A energia que flui pelo canal militar é totalmente gasta; não produz nada, nem
mesmo a manutenção de suas linhas de transmissão. Um exército pode
ocasionalmente tomar suprimentos do inimigo, em pilhagem ou indenizações, mas
esses recursos são rapidamente consumidos.
Portanto,
a efetividade militar de longo prazo, a sobrevivência de uma nação através dos
riscos recorrentes de guerra, geração após geração — e é isso que uma nação tem
de conseguir se quiser sobreviver — depende, de maneira absoluta, da
preservação dos recursos de capital, usando apenas o excedente para fins
militares como produto acabado. É duvidoso se existe alguma hipótese em que o
capital possa ser consumido de maneira segura; não podemos confiar na aparência
superficial, porque descobriremos, examinando o registro histórico, que nações
de longa sobrevivência jamais permitiram que seu capital fosse comprometido, nem
mesmo em seus maiores esforços militares. O que fizeram de fato foi aumentar a
produção geral. Ao final das guerras napoleônicas, estima-se que a Grã-Bretanha
tinha uma produção geral cinqüenta
por cento superior à do início dos conflitos. Napoleão tentou embargar a
Europa, enquanto os britânicos comerciavam com todos que desejassem, incluindo
os próprios franceses. Na Guerra Civil Americana, o Norte certamente aumentou
sua produção geral; enquanto o Sul, de maneira insana, começou a guerra declarando um embargo de seu próprio algodão, paralisando
assim o seu crédito no exterior.
A
teoria atual de que “sacrifícios” vencerão a guerra é o extremo da
irracionalidade. Quando um caminhão é necessário, não é possível dirigir um
sacrifício. O objeto tem de ser fabricado, e só pode ser fabricado no circuito
completo, com homens livres usando a propriedade privada livremente. Se a
guerra toma mais que o excedente de produção por um dado período de tempo,
mesmo uma série ininterrupta de vitórias levará a nação cada vez mais perto da
derrota irremediável, pela cessação completa de suprimentos.

=-=-=-=-=

Exercícios propostos »
A - As afirmações a seguir concordam com o trecho selecionado? Responda sim ou não a cada uma e cite as palavras do trecho que decidem a resposta. (i) A Grã-Bretanha terminou as guerras napoleônicas com produção geral maior que a do início. (ii) Um exército pode se manter por muito tempo com os suprimentos tomados do inimigo. (iii) O Sul começou a Guerra Civil Americana declarando embargo ao próprio algodão.
B - Reproduza a passagem do trecho selecionado entre "A energia que" e "são rapidamente consumidos.", inclusive.

=-=-=-=-=

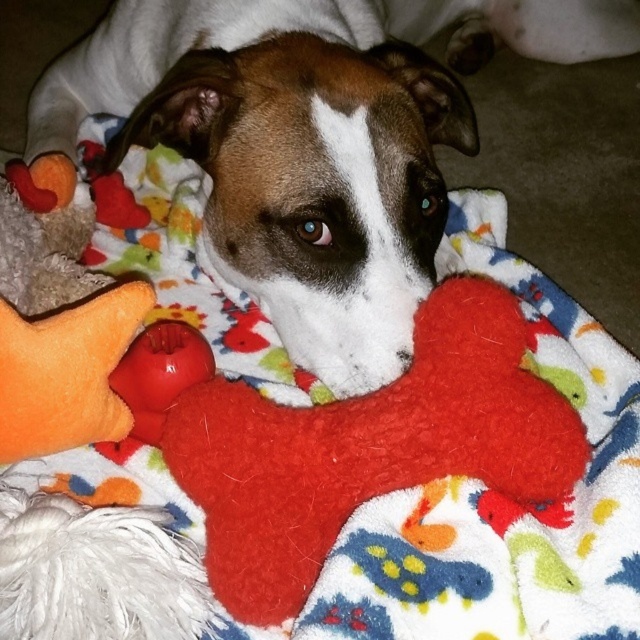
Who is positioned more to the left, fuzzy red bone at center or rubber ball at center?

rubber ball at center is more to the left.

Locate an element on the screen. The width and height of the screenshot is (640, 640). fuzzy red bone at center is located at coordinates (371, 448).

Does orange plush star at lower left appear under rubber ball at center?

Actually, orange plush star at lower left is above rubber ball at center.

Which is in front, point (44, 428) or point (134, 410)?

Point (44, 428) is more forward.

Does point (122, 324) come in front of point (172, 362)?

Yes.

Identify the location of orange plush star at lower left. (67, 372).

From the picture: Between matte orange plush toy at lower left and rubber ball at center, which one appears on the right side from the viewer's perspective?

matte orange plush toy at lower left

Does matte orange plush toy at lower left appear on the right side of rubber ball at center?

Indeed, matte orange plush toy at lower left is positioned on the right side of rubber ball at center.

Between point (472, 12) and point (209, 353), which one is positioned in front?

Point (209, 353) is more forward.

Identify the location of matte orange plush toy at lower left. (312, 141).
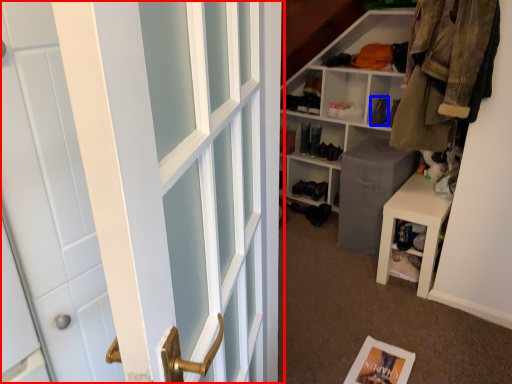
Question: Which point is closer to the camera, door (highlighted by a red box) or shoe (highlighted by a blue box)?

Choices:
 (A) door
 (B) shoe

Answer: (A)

=-=-=-=-=

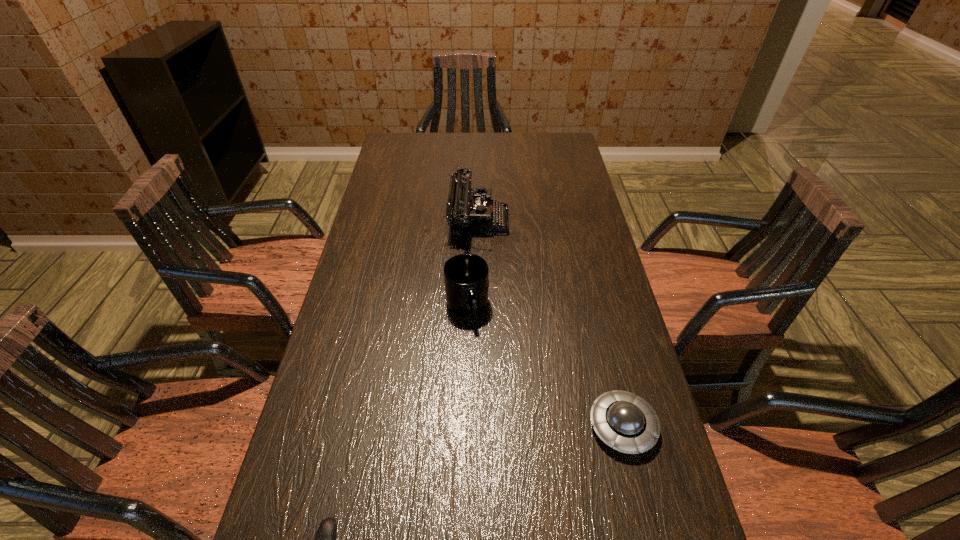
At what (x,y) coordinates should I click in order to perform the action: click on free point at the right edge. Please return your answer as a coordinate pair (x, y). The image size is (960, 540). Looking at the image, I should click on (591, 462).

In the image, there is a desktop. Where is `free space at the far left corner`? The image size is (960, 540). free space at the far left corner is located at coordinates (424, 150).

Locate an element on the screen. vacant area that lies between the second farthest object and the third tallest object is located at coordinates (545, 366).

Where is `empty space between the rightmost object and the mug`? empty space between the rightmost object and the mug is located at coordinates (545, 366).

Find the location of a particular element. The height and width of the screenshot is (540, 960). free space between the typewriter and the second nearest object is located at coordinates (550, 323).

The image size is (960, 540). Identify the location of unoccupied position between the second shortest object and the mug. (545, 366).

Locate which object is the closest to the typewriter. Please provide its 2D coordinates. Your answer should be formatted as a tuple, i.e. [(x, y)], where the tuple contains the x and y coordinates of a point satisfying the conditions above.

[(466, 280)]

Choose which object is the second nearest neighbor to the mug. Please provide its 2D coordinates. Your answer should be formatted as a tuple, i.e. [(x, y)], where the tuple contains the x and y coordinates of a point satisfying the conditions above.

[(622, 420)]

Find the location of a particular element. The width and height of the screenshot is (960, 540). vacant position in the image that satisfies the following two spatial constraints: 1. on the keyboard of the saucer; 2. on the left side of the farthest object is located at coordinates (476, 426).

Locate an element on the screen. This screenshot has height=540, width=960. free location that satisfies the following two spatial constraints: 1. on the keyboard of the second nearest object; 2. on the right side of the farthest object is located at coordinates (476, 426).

=-=-=-=-=

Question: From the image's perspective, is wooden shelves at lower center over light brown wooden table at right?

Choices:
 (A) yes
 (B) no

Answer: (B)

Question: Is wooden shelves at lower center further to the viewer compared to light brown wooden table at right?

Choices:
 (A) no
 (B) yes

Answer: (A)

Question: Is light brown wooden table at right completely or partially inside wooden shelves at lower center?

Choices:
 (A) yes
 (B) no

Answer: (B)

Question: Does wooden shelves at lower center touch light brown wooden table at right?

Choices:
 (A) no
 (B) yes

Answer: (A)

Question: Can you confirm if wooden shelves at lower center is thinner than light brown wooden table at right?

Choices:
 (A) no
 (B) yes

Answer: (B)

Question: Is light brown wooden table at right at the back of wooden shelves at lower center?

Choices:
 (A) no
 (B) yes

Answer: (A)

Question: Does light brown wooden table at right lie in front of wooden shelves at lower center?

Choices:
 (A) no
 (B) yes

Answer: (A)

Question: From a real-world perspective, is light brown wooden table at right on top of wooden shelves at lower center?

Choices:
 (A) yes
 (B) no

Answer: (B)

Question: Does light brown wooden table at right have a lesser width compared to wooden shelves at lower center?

=-=-=-=-=

Gabarito »
A -
(i) Sim: "tinha uma produção geral cinqüenta por cento superior à do início dos conflitos".
(ii) Não: "esses recursos são rapidamente consumidos".
(iii) Sim: "começou a guerra declarando um embargo de seu próprio algodão".

B -
A energia que flui pelo canal militar é totalmente gasta; não produz nada, nem
mesmo a manutenção de suas linhas de transmissão. Um exército pode
ocasionalmente tomar suprimentos do inimigo, em pilhagem ou indenizações, mas
esses recursos são rapidamente consumidos.